• **TASK OBJECTIVE**
Look for "Left" in each line of the entries, and return the matching lines.

DATA LISTING START

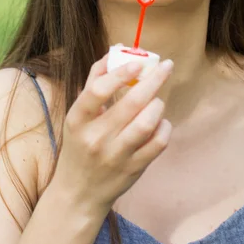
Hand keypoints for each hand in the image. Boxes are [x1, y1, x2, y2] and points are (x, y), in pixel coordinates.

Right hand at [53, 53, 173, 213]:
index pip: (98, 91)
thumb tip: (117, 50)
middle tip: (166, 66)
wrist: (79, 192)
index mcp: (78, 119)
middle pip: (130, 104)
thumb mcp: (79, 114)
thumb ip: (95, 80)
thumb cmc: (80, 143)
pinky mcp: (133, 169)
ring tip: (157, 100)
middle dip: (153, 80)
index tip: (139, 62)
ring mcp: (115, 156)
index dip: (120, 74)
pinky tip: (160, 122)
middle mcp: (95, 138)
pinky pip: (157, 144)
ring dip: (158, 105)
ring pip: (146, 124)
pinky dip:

DATA LISTING END
DATA LISTING START

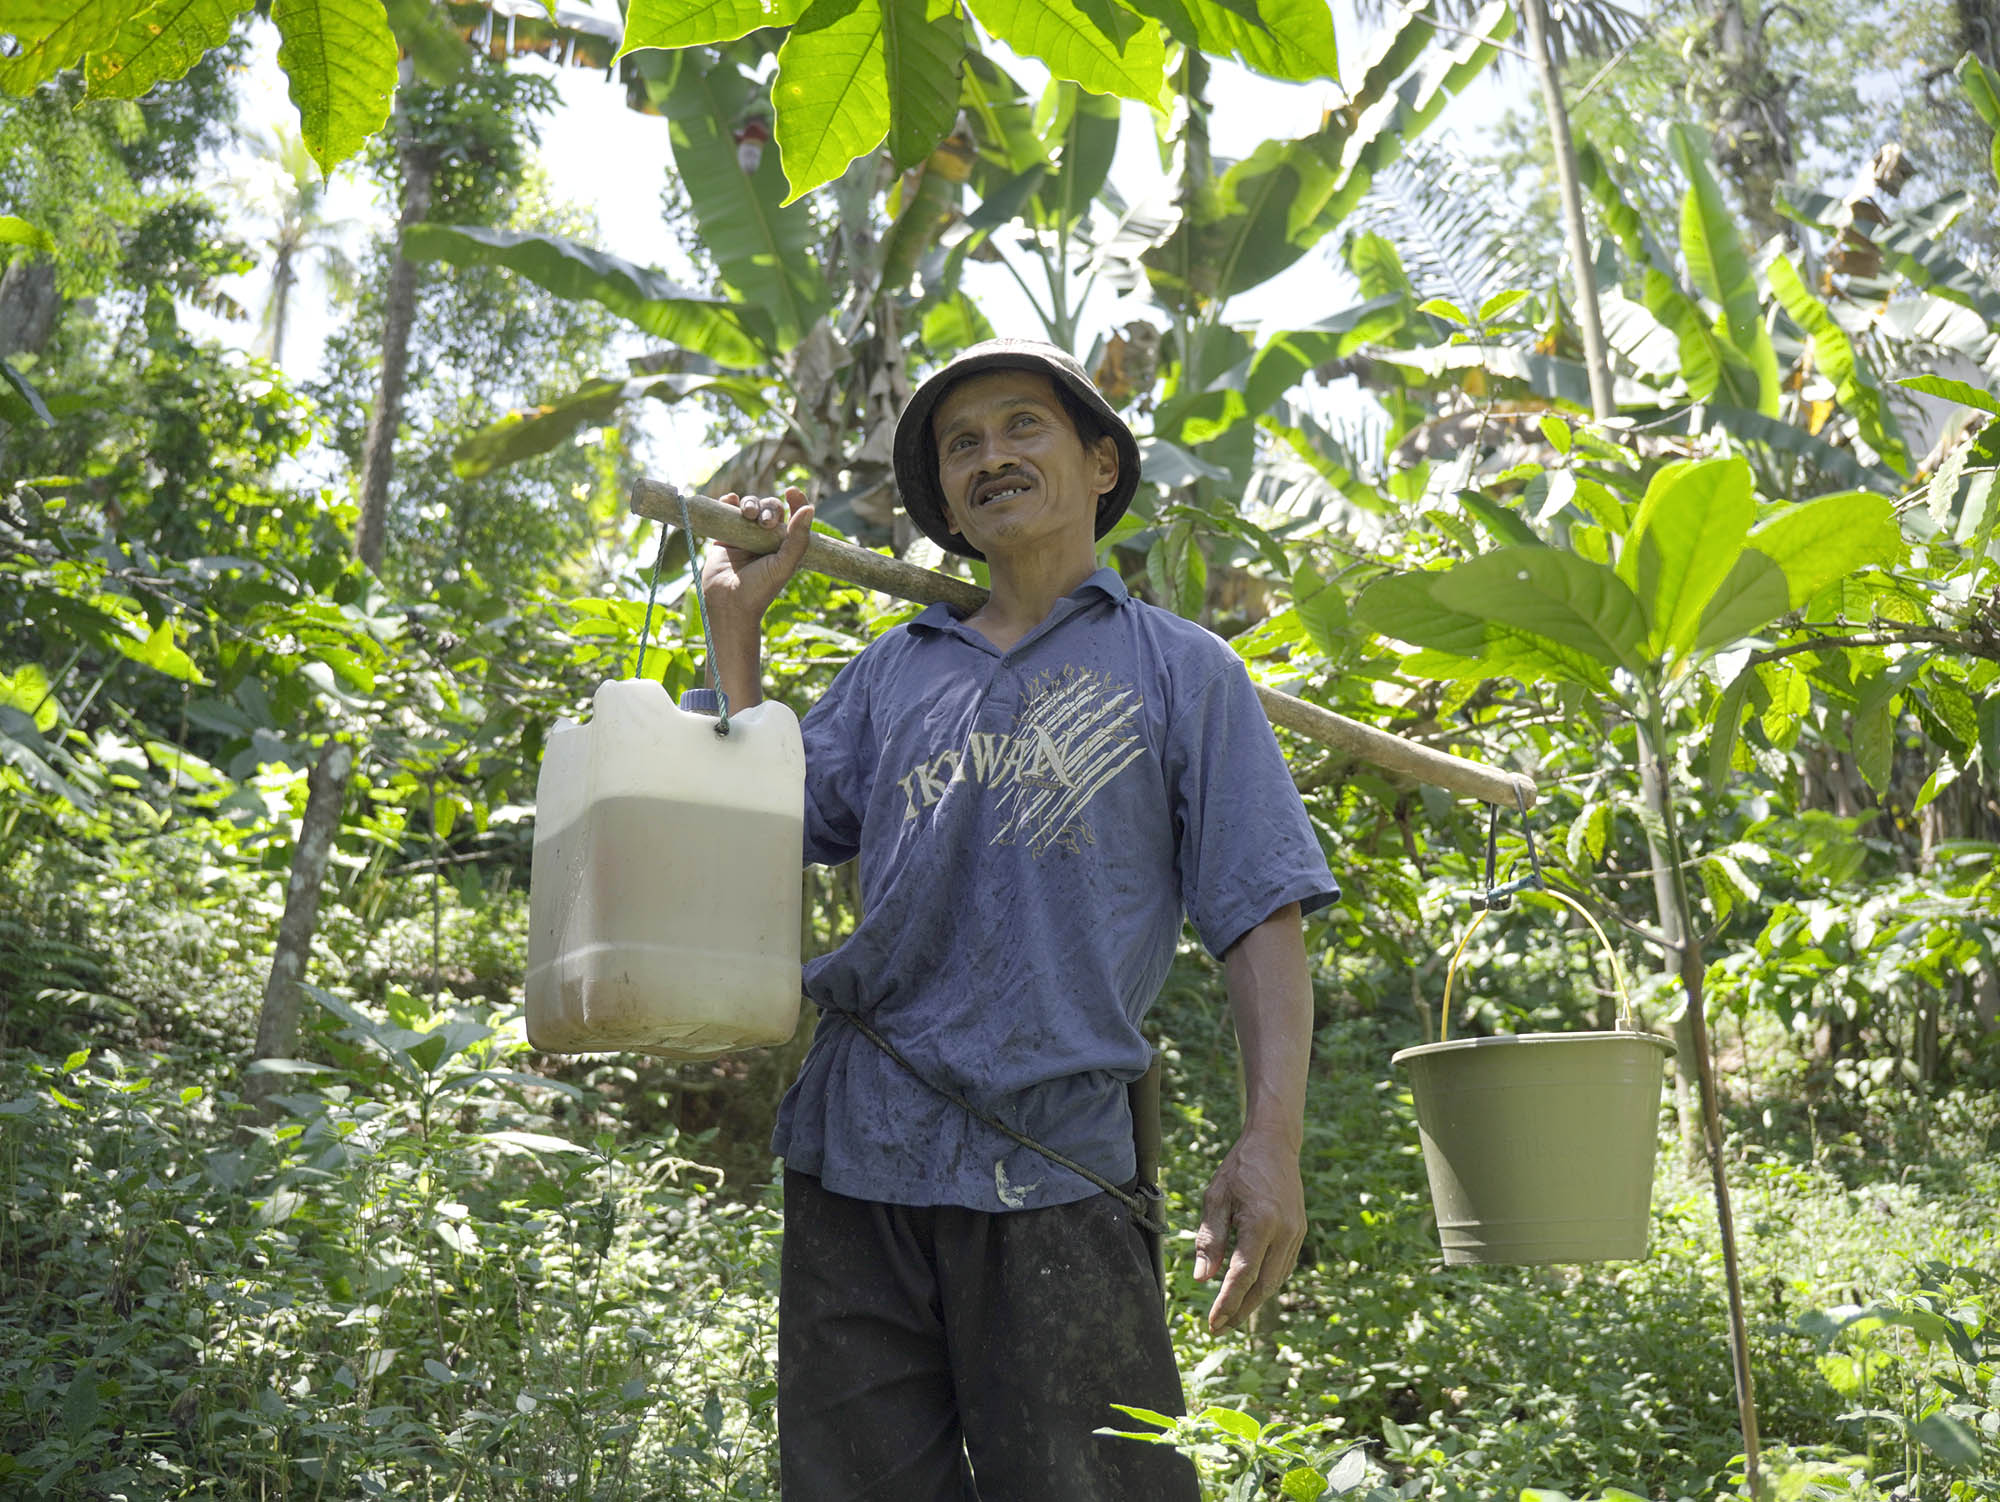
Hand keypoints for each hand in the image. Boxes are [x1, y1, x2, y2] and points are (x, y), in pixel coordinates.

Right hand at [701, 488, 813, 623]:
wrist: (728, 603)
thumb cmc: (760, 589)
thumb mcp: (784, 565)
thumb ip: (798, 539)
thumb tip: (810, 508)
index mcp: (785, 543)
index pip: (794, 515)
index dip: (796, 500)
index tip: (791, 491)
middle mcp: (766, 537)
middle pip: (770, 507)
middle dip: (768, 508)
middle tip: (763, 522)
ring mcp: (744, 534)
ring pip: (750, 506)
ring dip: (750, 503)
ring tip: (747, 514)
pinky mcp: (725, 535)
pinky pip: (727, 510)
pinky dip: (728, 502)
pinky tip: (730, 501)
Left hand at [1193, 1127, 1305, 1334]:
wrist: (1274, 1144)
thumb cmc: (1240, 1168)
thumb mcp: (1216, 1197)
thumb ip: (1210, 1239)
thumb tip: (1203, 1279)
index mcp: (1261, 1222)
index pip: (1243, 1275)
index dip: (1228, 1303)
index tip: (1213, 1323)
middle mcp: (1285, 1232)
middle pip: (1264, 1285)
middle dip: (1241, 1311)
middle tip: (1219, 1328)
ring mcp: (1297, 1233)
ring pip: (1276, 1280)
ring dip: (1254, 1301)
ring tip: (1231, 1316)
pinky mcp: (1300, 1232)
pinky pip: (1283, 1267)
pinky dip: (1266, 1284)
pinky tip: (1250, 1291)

DATA LISTING END
DATA LISTING START

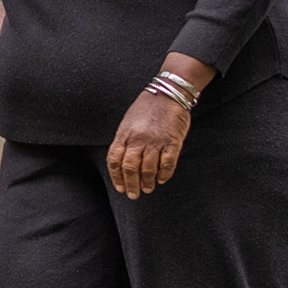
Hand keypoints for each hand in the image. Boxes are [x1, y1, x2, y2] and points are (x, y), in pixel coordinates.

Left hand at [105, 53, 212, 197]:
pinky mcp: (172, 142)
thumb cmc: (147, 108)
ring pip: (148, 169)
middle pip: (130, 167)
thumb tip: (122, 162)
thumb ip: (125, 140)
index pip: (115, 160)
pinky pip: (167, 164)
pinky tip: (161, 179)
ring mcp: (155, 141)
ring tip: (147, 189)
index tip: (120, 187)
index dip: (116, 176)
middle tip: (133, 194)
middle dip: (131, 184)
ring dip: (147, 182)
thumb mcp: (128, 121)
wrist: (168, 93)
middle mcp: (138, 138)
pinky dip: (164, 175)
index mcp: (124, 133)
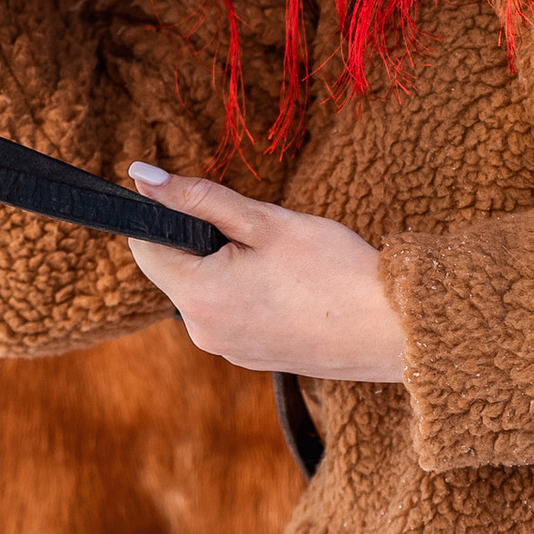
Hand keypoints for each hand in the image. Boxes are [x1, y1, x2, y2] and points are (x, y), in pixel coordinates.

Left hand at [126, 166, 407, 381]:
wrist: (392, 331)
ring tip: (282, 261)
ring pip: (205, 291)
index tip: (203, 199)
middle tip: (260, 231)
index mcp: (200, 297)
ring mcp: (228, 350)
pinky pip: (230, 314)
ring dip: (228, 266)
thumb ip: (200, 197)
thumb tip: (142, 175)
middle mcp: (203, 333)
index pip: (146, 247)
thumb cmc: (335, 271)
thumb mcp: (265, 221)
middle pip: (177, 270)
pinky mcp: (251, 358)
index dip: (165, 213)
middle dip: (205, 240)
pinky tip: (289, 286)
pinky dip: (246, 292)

DATA LISTING END

• **EXERCISE RESULT**
Left hand at [1193, 1127, 1305, 1334]:
Left hand at [105, 53, 212, 197]:
Left hand at [126, 166, 407, 381]:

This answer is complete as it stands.